Nov. 5 (Bloomberg) -- In the snake-infested jungle of southeastern Ecuador, the American explorer David Lowell found himself sliding over a waterfall and heard his head bounce off a rock “like a melon being hit by a hammer,” he says.
Lowell was 72 and prospecting for copper that day in May 2000. He stepped into the slippery streambed for a vantage point free of vipers and vines. A broken rib and throbbing head diverted him to a nearby hamlet in search of help.
“There was one man in the village who was a combination chiropractor and mortician,” Lowell says. “We decided to just buy a little tin of liniment with the picture of a dragon on it.” The expedition carried on.
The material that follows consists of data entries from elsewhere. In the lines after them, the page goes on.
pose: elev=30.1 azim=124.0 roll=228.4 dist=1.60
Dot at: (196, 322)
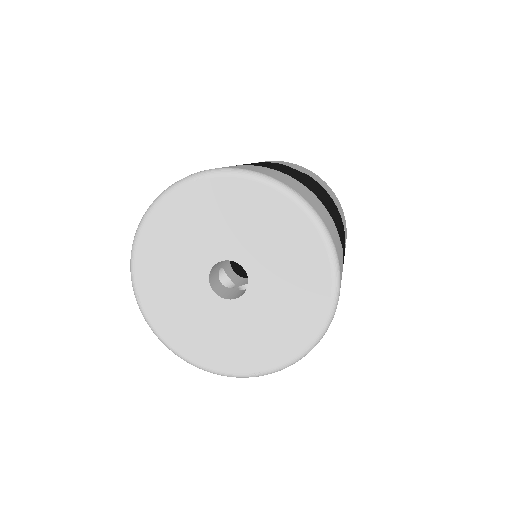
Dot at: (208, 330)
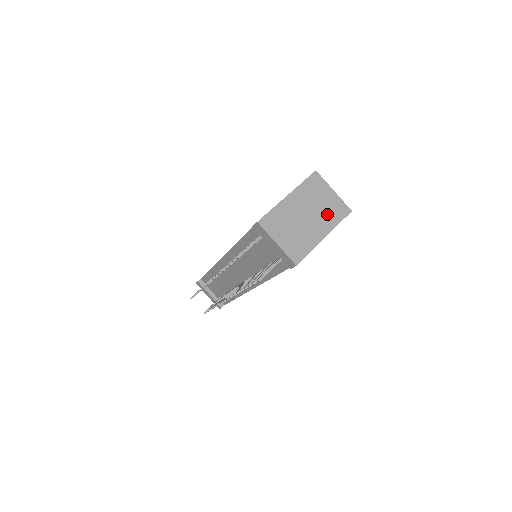
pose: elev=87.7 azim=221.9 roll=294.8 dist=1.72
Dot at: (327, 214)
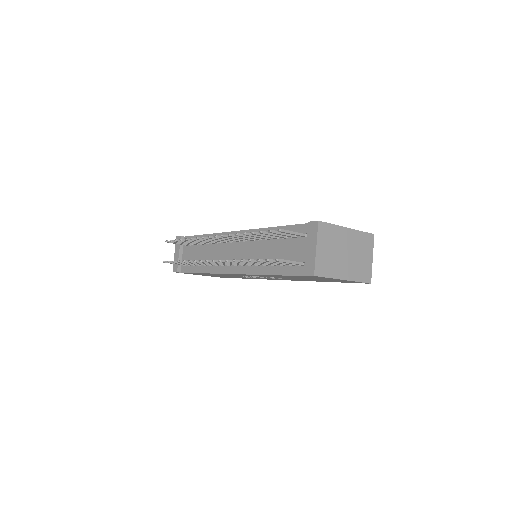
Dot at: (357, 267)
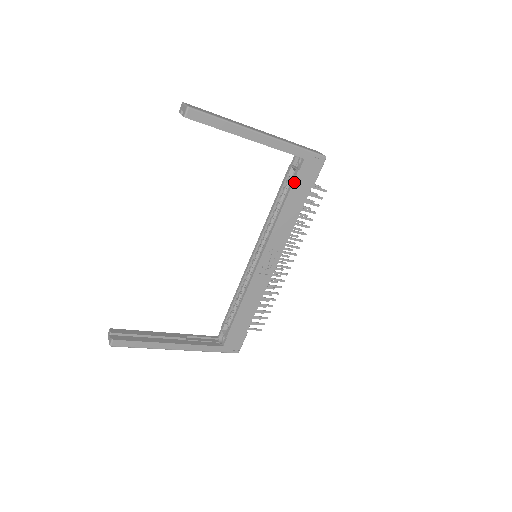
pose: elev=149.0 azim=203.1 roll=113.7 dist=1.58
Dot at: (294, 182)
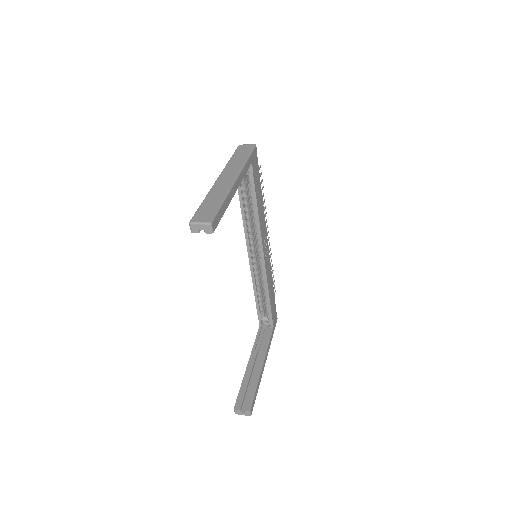
Dot at: (254, 185)
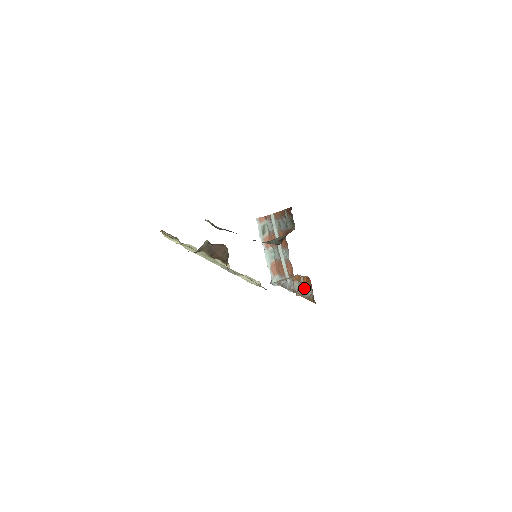
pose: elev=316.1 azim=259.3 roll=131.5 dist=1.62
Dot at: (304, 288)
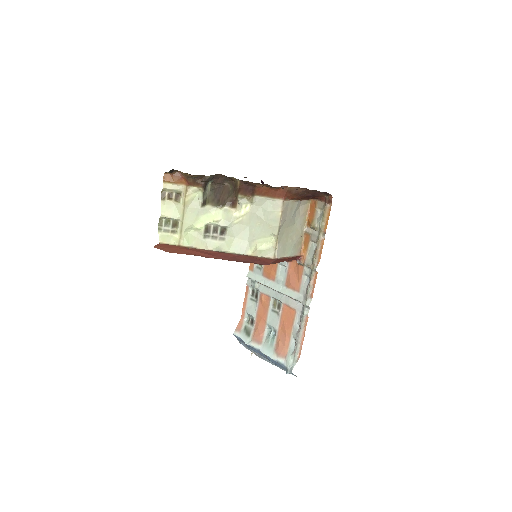
Dot at: (314, 224)
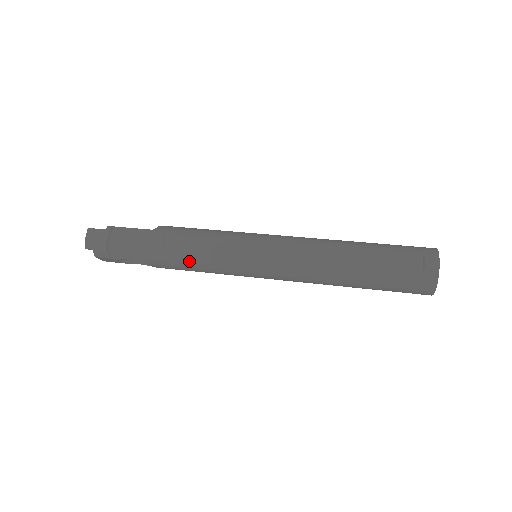
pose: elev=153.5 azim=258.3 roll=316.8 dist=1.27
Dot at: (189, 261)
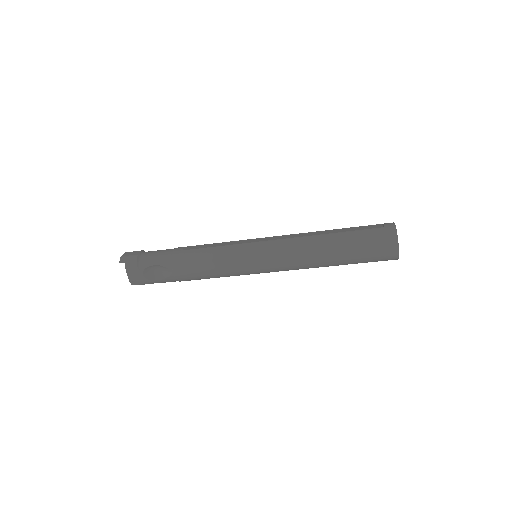
Dot at: (202, 256)
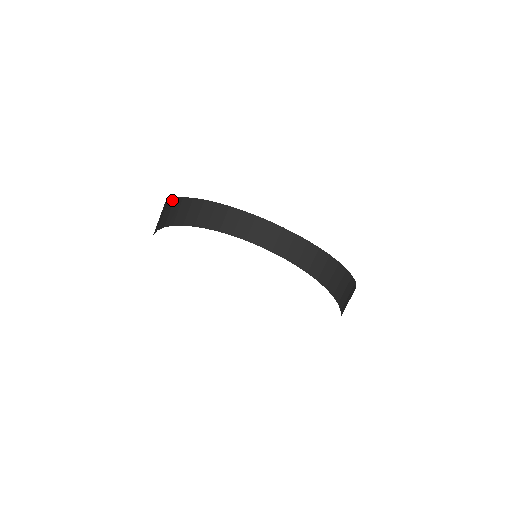
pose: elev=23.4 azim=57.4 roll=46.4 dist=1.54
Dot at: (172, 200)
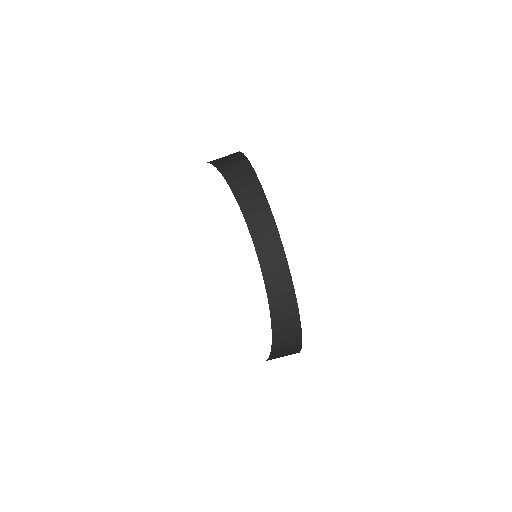
Dot at: occluded
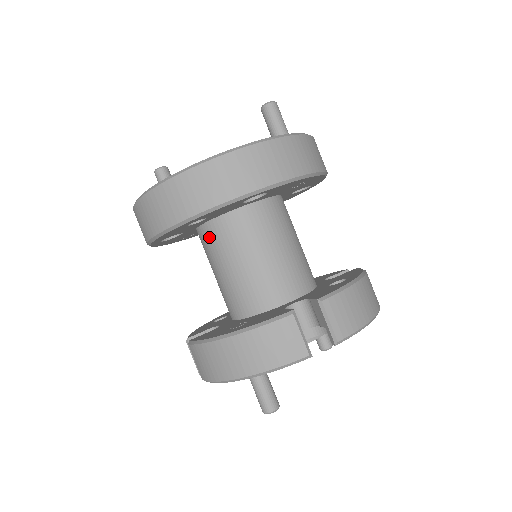
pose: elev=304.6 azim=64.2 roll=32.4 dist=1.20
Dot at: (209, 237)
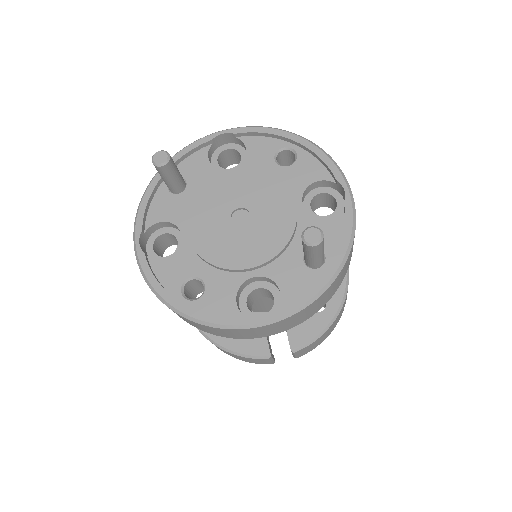
Dot at: occluded
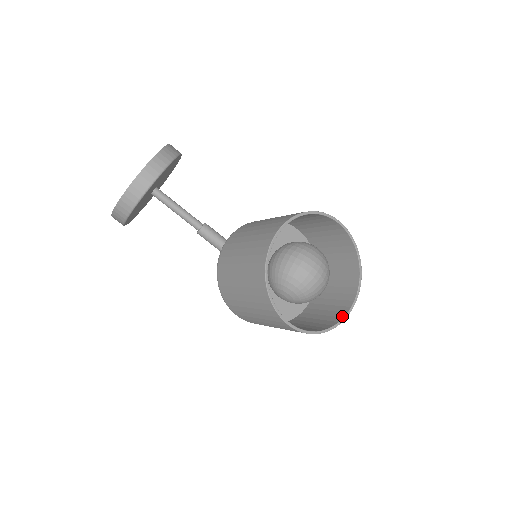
In the clear water of the stream, Lowell saw enough to help him find one of South America’s richest copper deposits. This May, a joint venture of Chinese state-owned companies paid $652 million to buy Lowell’s partner in the exploration, Vancouver-based Corriente Resources Inc. Lowell kept a stake there for himself, though local opposition has prevented mining.
In a career spanning six decades and 44 countries, Lowell has made 14 major discoveries, including the world’s largest copper deposit in Chile. He found treasures where others detected nothing worth mining. Lowell revolutionized exploration and unearthed metals that helped the U.S. build the world’s largest economy. He also made investors billions.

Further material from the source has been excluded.